• COMPITO RICHIESTO:
Secondo l'estratto del documento, quale articolo del codice di procedura civile contiene la disposizione di mero rinvio a cui occorre rifarsi per le impugnazioni delle sentenze del giudice dell'opposizione?

• ESTRATTO DEL DOCUMENTO:
##############################
Il ricorrente originario, in precedenza
vittorioso, assiste, pertanto, alla demolizione giuridica della sentenza con la
quale aveva ottenuto l’annullamento dell’atto amministrativo; tra l’altro non
potrà più agire con il ricorso per l’ottemperanza del giudicato, in quanto non
può più ottenere la soddisfazione della propria situazione giuridica fondata
sulla sentenza demolita
[14].
La Pubblica Amministrazione, parte
resistente e soccombente nel precedente giudizio, in seguito all’esito
favorevole dell’opposizione proposta dal terzo, assiste alla “reviviscenza” del
proprio atto.
Il terzo opponente ottiene il completo
ribaltamento della situazione: l’atto amministrativo dal quale traeva un
vantaggio, in precedenza annullato con la sentenza opposta, viene fatto
“rivivere” dal giudice dell’opposizione.
Con l’accoglimento dell’opposizione
esiste ormai una sola sentenza che regola la condotta delle parti, quella
pronunciata dal giudice dell’opposizione.
Per quanto riguarda il regime delle
impugnazioni avverso le sentenze pronunciate da tale giudice, l’articolo 404 e
seguenti cod. proc. civ. non fanno alcun riferimento per cui bisogna rifarsi
alla disposizione di mero rinvio contenuta nell’art. 406 secondo cui “davanti al giudice adito si osservano le
norme stabilite per il procedimento davanti a lui, in quanto non derogate da
quelle del presente capo”[15].
Rifacendosi a tale disposizione di mero
rinvio, i processualcivilisti ritengono, quindi, che
i mezzi di impugnazione sperimentabili avverso le sentenze del giudice
dell’opposizione siano tutti quelli e solo quelli compatibili, secondo le
previsioni generali, con la sentenza emessa in concreto: bisogna, quindi, tener
conto del grado del giudice che l’ha emessa[16].
Tale orientamento è seguito anche
nell’ambito del processo amministrativo.
Dott.ssa Annalisa Pantaleo
[1] Corte cost.,
17 maggio 1995, n. 177, in Cons. St., 1995, II, 868; e in Foro Amm., 1995,
1815.
[2] L’art.
33, I comma, legge T.A.R. stabilisce che: “Le
sentenze dei tribunali amministrativi regionali sono esecutive. Il ricorso in
appello al Consiglio di Stato non sospende l’esecuzione della sentenza
impugnata. Il Consiglio di Stato, tuttavia, su istanza di parte, qualora
dall’esecuzione della sentenza possa derivare un danno grave ed irreparabile,
può disporre, con ordinanza motivata emessa in camera di consiglio, che la
esecuzione sia sospesa. Sull’istanza di sospensione il Consiglio di Stato
provvede nella sua prima udienza successiva al deposito del ricorso. I
difensori delle parti devono essere sentiti in camera di consiglio, ove ne
facciano richiesta. Per l’esecuzione delle sentenze non sospese dal Consiglio
di Stato il tribunale amministrativo regionale esercita i poteri inerenti al
giudizio di ottemperanza al giudicato di cui all’articolo 27, primo comma
numero 4 del testo unico delle leggi sul Consiglio di Stato, approvato con
regio decreto 26 giugno 1924, n. 1054, e successive modificazioni”.
##############################
• DATI ARCHIVIATI:
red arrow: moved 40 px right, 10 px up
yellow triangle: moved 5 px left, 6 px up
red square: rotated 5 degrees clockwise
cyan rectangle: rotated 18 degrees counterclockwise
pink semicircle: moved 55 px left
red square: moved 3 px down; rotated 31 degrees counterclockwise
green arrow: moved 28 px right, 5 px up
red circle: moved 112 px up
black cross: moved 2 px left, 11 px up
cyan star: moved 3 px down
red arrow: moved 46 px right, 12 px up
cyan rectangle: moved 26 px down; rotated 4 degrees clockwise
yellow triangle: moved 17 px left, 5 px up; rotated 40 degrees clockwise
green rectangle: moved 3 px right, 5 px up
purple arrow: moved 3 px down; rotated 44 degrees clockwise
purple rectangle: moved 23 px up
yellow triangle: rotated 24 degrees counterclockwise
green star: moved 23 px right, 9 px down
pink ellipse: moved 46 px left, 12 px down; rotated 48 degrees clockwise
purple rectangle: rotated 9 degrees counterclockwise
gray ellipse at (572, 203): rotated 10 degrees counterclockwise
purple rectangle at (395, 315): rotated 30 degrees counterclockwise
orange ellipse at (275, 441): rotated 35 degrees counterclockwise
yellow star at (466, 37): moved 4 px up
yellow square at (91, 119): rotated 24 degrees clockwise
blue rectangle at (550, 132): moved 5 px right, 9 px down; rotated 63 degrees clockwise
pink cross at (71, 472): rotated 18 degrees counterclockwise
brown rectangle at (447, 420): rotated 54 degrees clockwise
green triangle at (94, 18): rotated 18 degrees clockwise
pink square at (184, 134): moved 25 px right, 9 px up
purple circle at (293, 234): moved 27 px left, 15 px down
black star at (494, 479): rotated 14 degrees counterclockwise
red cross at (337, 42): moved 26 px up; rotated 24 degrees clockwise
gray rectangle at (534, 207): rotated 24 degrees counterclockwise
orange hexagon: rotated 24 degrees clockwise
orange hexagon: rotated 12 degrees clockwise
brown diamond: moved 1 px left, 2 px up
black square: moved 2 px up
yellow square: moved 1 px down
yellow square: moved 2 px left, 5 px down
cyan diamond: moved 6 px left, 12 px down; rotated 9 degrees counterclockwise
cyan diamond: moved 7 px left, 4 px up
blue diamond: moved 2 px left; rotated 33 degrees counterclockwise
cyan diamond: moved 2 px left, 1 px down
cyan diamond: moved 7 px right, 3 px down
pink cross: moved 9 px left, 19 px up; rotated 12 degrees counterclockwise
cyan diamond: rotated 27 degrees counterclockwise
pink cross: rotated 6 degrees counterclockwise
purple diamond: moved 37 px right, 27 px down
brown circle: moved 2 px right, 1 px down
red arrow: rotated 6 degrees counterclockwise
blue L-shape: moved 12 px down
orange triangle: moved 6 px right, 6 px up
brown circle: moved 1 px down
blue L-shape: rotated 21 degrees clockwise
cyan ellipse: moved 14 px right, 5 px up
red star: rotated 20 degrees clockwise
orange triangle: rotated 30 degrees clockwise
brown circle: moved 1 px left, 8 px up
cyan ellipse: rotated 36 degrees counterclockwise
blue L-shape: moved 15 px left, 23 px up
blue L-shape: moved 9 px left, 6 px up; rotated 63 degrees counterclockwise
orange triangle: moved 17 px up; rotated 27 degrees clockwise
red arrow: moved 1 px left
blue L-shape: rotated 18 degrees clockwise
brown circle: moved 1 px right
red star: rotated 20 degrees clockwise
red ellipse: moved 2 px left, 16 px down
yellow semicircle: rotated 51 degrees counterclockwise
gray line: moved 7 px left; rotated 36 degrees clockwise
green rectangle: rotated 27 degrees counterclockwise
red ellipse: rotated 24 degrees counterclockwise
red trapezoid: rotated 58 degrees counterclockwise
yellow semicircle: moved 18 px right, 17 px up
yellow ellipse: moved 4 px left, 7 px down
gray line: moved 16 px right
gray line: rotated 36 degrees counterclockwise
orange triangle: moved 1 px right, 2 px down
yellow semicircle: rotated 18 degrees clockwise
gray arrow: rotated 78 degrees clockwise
##############################
• RISULTATO:
L'articolo 406 del codice di procedura civile.